Danvers smiled. “I think that would be best, Major. Especially as I fear your wife might have need of you at this present juncture.”

As if Georgina ever needed anyone. Still, Danvers’s words caused an irritating frisson of alarm. “What is that supposed to mean?”

“Just a feeling.”

A moment later, the carriage wheels bit into the gravel drive and started off.

He flicked open the drapes, allowing the late morning light to spill into the cab’s interior and picked up the first of Georgina’s letters on the short stack. A quick glance at the signature told him this one was from Georgina’s friend, Lady Amelia.
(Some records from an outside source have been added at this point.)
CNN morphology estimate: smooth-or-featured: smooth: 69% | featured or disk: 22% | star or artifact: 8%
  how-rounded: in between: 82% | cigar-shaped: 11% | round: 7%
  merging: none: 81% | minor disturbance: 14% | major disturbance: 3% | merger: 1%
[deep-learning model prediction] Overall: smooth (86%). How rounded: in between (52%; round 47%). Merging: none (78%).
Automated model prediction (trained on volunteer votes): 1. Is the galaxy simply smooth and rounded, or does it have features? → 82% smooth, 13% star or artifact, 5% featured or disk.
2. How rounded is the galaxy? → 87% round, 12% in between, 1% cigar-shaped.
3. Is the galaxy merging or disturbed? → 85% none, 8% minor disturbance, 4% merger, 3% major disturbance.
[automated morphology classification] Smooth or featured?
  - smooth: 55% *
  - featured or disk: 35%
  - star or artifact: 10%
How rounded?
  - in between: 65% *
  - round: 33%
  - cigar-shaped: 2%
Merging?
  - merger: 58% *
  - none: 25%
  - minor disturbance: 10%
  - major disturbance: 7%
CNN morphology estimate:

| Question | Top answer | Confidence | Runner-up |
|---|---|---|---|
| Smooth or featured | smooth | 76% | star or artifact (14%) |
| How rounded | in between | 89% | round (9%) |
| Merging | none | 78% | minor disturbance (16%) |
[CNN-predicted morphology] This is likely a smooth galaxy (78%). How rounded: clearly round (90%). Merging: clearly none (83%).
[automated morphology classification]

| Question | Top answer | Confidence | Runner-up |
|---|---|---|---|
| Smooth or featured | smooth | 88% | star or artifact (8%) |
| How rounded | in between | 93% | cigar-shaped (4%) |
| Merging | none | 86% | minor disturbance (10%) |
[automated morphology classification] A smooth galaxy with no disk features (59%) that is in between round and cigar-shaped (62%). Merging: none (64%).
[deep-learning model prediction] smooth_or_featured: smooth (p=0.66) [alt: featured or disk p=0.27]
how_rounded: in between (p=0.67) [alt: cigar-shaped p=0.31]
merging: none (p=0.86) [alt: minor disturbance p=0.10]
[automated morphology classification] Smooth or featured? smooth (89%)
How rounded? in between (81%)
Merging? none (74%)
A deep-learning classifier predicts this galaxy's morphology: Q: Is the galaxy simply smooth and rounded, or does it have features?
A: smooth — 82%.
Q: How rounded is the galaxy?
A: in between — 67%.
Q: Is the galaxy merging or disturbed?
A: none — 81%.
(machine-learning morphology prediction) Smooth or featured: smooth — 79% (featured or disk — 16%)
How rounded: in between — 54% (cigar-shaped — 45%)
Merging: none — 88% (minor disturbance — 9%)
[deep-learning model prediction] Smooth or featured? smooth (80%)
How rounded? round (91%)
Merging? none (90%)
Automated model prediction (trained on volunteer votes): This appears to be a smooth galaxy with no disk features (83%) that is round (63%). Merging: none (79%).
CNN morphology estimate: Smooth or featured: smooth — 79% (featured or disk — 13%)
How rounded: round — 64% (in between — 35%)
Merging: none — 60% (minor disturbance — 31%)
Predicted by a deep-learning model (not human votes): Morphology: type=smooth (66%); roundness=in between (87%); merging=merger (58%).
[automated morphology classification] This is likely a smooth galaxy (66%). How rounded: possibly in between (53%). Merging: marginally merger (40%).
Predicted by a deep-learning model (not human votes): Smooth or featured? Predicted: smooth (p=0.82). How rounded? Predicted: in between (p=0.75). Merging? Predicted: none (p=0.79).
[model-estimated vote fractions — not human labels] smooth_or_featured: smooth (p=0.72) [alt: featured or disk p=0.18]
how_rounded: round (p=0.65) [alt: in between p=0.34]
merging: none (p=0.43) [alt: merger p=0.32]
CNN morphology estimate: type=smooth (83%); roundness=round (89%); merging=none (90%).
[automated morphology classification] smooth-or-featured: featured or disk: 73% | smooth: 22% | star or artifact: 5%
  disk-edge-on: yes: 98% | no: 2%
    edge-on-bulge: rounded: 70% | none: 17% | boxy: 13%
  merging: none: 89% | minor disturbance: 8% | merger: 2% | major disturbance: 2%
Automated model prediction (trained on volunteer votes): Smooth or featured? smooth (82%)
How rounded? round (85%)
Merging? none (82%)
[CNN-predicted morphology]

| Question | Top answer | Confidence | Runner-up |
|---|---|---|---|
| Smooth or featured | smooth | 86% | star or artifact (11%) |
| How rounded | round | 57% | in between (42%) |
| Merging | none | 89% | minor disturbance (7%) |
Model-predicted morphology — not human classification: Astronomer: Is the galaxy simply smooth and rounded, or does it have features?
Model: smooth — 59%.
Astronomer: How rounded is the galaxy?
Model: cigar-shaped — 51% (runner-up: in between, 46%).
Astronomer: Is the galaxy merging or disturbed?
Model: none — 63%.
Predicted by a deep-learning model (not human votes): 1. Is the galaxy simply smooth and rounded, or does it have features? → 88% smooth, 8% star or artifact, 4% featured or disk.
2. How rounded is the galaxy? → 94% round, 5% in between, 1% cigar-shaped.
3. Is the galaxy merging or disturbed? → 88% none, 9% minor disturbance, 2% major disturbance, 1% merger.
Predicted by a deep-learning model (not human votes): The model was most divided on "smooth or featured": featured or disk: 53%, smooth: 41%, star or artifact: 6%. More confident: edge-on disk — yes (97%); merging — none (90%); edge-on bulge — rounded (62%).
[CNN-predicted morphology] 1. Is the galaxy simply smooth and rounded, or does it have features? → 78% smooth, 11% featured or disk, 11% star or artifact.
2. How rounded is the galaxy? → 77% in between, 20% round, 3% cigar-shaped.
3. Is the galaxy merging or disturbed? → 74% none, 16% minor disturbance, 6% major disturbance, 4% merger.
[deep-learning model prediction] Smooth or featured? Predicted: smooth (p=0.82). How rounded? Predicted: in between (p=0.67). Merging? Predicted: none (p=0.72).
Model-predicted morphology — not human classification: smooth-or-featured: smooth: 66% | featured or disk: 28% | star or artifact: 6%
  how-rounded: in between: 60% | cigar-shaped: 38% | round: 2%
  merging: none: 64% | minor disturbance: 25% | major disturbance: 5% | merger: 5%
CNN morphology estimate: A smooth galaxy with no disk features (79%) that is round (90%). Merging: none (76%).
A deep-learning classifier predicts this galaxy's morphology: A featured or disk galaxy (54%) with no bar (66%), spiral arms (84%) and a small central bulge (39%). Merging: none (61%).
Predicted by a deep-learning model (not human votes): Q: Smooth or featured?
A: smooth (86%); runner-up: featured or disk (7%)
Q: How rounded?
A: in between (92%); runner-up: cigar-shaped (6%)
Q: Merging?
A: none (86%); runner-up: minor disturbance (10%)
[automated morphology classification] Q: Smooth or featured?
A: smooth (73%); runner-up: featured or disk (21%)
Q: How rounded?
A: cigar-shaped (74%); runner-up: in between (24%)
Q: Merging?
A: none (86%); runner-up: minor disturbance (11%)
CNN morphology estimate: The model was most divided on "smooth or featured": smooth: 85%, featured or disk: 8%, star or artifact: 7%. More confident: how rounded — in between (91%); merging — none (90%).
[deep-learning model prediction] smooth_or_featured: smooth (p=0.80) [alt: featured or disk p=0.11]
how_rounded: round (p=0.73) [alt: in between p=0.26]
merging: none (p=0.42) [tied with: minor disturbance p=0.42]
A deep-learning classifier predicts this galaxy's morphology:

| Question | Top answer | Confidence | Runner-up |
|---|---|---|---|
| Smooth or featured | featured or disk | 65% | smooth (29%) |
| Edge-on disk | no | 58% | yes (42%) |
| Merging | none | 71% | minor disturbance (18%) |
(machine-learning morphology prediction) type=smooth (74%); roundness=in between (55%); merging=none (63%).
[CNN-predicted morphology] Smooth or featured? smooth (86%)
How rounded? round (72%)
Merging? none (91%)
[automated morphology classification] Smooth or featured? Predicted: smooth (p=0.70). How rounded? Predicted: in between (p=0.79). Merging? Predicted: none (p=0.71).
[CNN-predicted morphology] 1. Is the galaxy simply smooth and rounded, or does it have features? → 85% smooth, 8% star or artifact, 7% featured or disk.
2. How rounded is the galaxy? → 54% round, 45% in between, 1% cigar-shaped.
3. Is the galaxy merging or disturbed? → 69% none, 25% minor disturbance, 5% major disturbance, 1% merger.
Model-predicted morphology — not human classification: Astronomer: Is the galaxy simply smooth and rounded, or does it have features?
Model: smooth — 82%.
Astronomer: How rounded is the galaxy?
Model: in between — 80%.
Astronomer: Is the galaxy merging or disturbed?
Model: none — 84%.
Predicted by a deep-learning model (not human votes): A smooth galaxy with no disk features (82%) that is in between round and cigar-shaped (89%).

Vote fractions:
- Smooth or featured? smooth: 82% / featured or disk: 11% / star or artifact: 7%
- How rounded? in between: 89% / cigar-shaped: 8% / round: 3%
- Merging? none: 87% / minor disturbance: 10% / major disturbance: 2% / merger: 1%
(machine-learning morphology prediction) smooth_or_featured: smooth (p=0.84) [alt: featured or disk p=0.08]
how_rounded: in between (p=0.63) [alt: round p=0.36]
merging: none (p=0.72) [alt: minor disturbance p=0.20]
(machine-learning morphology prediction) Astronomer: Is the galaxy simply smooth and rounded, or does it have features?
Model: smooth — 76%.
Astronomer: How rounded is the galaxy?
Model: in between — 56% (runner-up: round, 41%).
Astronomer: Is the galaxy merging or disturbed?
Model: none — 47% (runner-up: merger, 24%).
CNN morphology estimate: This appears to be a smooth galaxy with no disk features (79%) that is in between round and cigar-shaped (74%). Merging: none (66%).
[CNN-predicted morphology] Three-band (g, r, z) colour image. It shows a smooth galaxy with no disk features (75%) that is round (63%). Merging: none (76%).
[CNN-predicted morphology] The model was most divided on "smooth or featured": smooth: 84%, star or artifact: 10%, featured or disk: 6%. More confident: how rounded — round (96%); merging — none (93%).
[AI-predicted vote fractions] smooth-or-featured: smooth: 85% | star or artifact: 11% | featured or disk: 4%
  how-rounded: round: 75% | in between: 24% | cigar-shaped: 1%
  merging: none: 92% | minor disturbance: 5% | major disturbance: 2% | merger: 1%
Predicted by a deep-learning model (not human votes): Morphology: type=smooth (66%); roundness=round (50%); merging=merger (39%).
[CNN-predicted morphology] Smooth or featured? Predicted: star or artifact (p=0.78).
Nothing here, he realized after reading the missive, other than proof Georgina had, indeed, some very loyal friends in her fancy book club. Even in private correspondence between them, they spoke in code about her career in the off chance someone intercepted the letter, as Teddy had.

One thing gave him pause. The woman mentioned a nameless “friend” of Georgina’s. Who, he wondered, with an odd stab of…he couldn’t say. He didn’t precisely recognize the unpleasant feeling rising up in him. Some combination of possessiveness and ire that made no sense.

He set the letter aside, and started on the missive from Lady Gladstone, Georgina’s mother.

After reading no more than two lines, affront on Georgina’s behalf had his blood boiling.

How dare her parents lay the blame for Lord Gladstone’s irresponsible behavior, gambling away the family funds, at Georgina’s feet.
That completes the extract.